ShowMeTheKittens · 17/06/2019 15:26

Take 50% up front .Job done.

daisychain01 · 17/06/2019 15:28

They're doing you the favor by giving you their business not the other way round

You're in cloud cuckoo land if you think a viable business is run with customers who are constantly behind on paying for services they've already benefited from.

My DH runs his own business and a few times he has only because I nag him, because he's way too soft said he "will be unable to continue providing services unless invoices are settled promptly.

Sometimes it gives them a kick up the bum, but in one occasion a customer didn't respond positively so he pulled the plug and refused to work for them.

When he calculated all the lost time faffing around with emails, then reminders, then "please can you resend the invoice, we appear to have lost it" bollox, it wasn't worth his while.

growlingbear · 17/06/2019 15:32

Just to warn you, whenever I have added late payment interest to very late payers, they have systematically ignored the surcharge and paid only the original fee. It's not quite the wake up call you'd hope for.
The only way to manage it ime is to withhold your service until payment is made. But that's not easy if you have staff depending on a certain number of hours' work.

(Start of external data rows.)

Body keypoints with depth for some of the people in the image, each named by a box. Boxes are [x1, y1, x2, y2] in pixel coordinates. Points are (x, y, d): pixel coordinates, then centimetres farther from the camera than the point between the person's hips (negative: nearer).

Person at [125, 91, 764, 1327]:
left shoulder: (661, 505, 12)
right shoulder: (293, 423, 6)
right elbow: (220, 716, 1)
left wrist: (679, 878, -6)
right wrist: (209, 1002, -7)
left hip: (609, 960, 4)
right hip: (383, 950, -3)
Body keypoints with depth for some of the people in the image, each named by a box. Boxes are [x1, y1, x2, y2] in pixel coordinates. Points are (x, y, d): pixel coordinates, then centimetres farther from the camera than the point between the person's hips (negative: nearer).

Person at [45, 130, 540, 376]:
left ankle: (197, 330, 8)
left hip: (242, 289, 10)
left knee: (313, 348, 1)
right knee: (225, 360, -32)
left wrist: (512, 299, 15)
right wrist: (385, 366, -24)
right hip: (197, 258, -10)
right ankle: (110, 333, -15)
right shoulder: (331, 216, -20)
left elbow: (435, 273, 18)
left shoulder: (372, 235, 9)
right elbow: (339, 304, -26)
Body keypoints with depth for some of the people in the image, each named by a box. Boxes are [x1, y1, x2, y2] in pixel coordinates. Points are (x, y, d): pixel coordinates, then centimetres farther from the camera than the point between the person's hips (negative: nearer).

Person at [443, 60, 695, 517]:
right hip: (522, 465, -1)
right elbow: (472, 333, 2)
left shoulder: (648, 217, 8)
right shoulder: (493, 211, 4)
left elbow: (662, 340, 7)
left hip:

SapphireBattersea · 17/06/2019 15:33

@IM0GEN

Great idea thank you

OP posts:
SapphireBattersea · 17/06/2019 15:36

@daisychain01 this is exactly the bull shit I deal with every month 🤦‍♀️ saying they've "lost" my invoice and all sorts

Arse holes

OP posts:
BettySwollocksandaCrustyRack · 17/06/2019 15:40

They are most certainly not doing you a favour by employing your services, that's madness.OP just invoice the monthly, giving them 30 days credit so yes they will be paying a month after, but that's the norm really.